Masuknya tentara Inggris ke Surabaya, tanggal 27 Oktober 1945,
semakin memanaskan situasi yang ada. Terlebih setelah tentara Inggris
menduduki pos-pos di luar kesepakatan dan melakukan sejumlah provokasi
penembakan terhadap rakyat. Sekitar dua puluh pos pasukan Inggris
dibangun secara terpisah di kota Surabaya. Pelanggaran dan provokasi ini
mendapatkan ganjarannya. Rakyat Surabaya melakukan perlawanan hebat.
Pengepungan dan pertempuran terjadi selama tiga hari, dari tanggal 28
sampai 30 Oktober.

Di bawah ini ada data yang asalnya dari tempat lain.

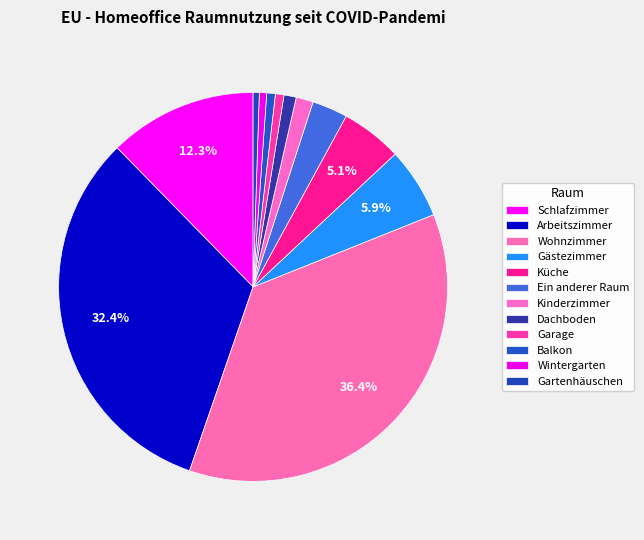

The Kinderzimmer slice represents 11% of the pie. True or false?

False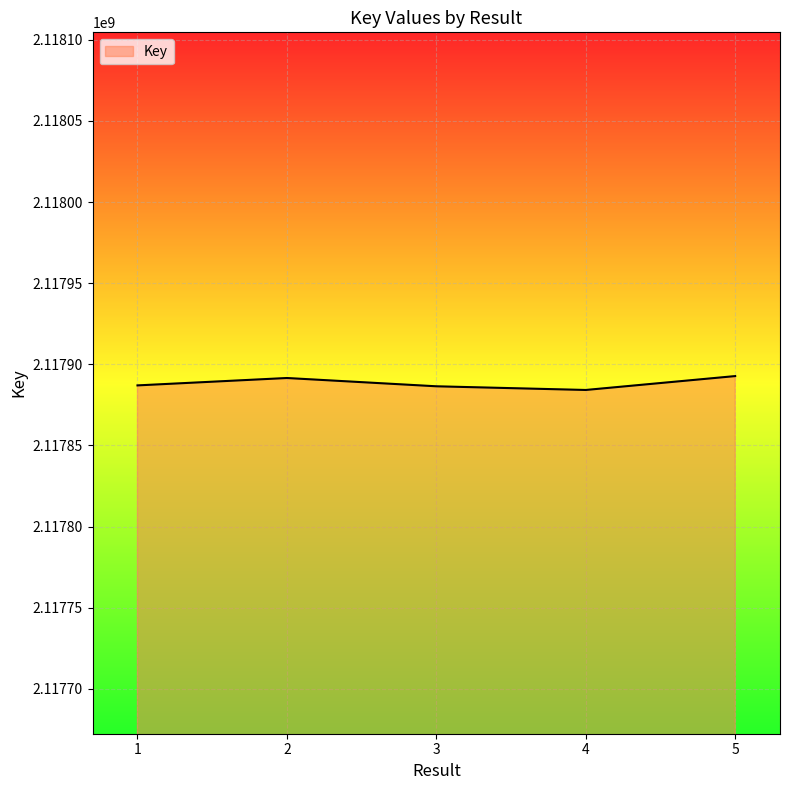

What is the maximum value shown in the chart?

2117892747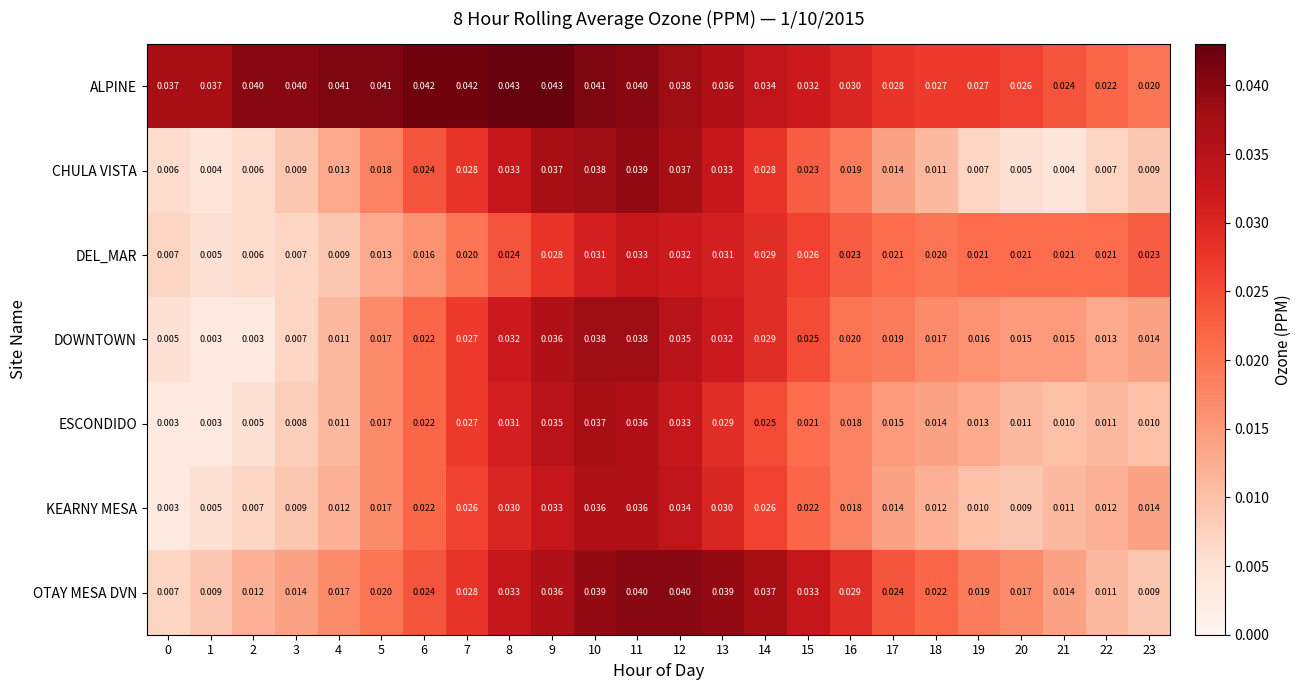

List the series in order of their peak value, highest first.

ALPINE, OTAY MESA DVN, CHULA VISTA, DOWNTOWN, ESCONDIDO, KEARNY MESA, DEL_MAR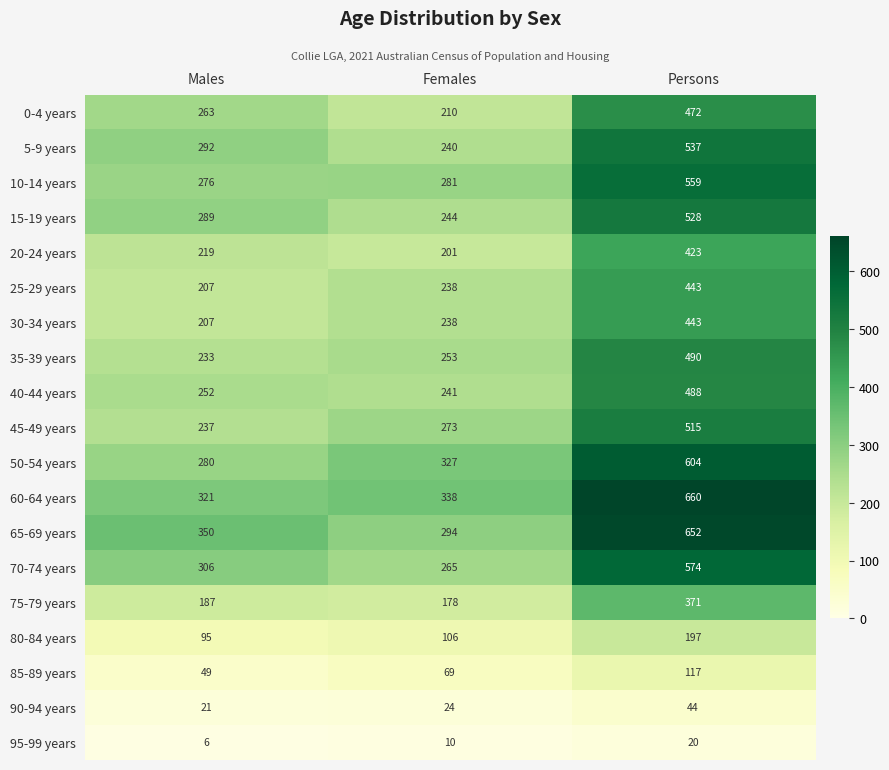

Which series changed the most between Males and Persons?

60-64 years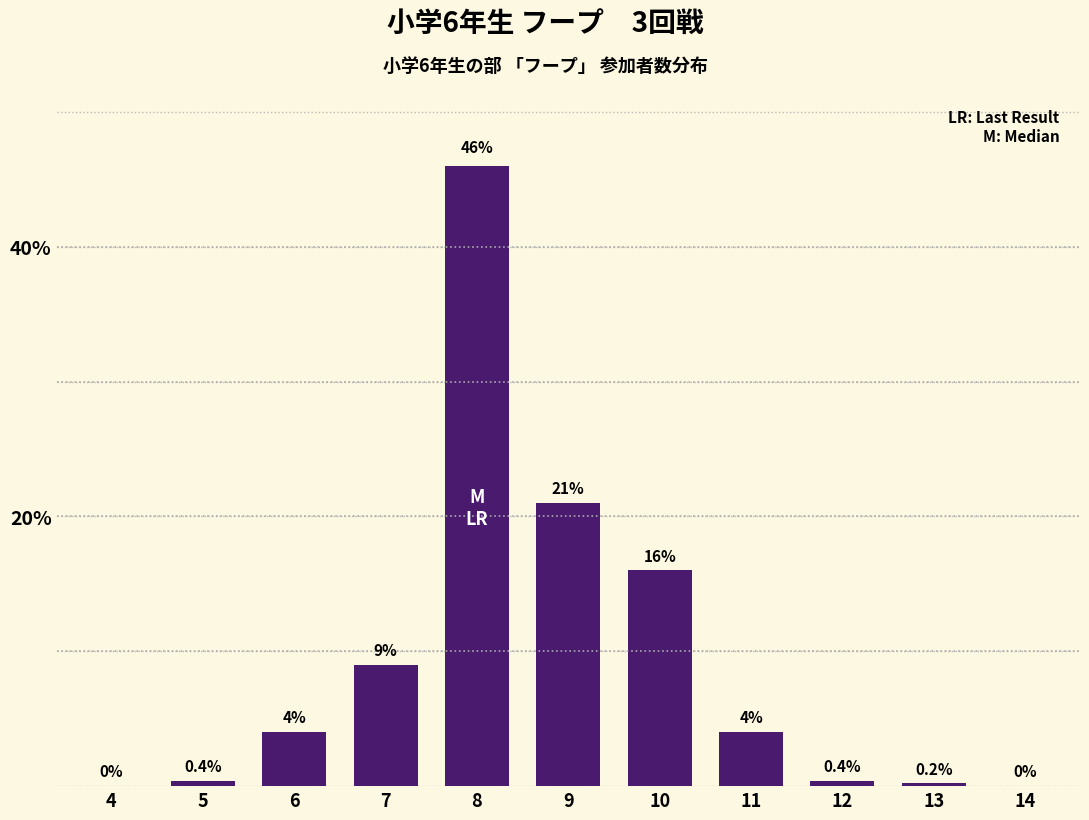

Reading right to left, list all the values displayed in this chart.

14=0.0	13=0.2	12=0.4	11=4.0	10=16.0	9=21.0	8=46.0	7=9.0	6=4.0	5=0.4	4=0.0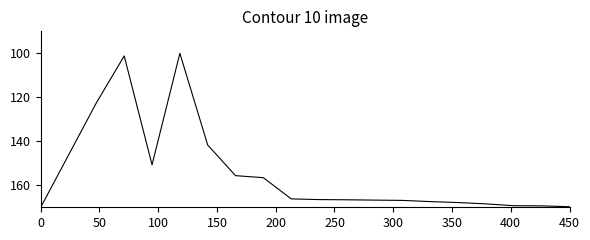

What is the smallest value displayed?

100.0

Pada hari berikutnya, Brigadir Jenderal Mallaby
terbunuh ketika menjalankan tugasnya sebagai “Biro Kontak” antara
pasukan Inggris dan Indonesia.
Tewasnya Brigjen Mallaby itu lah yang dijadikan dalih oleh Inggris
untuk mengultimatum rakyat Surabaya. Mereka menuduh pemerintah RI gagal
mengendalikan keadaan, membiarkan terjadinya perampokan dan tindakan
kriminal. Juga menuduh pemerintah RI menghalang-halangi tugas RAPWI.
Dalih. Sekali lagi hanya dalih, karena maksud politik yang sesungguhnya
dari Inggris adalah mengembalikan kekuasaan Belanda. Mayjen E. C.
Mansergh, yang menggantikan Mallaby, bahkan masih menggunakan nama
Hindia-Belanda (bukan Indonesia) ketika mengirimkan surat ancaman kepada
Gubernur Suryo (yang tidak diakuinya sebagai Gubernur).
Refleksi kekinian
Sulit membayangkan daya juang atau semangat kepahlawanan 67 tahun lalu di Surabaya itu hadir di zaman sekarang. Lalu apa saja yang bisa kita lakukan untuk kemajuan dan kedaulatan bangsa ini?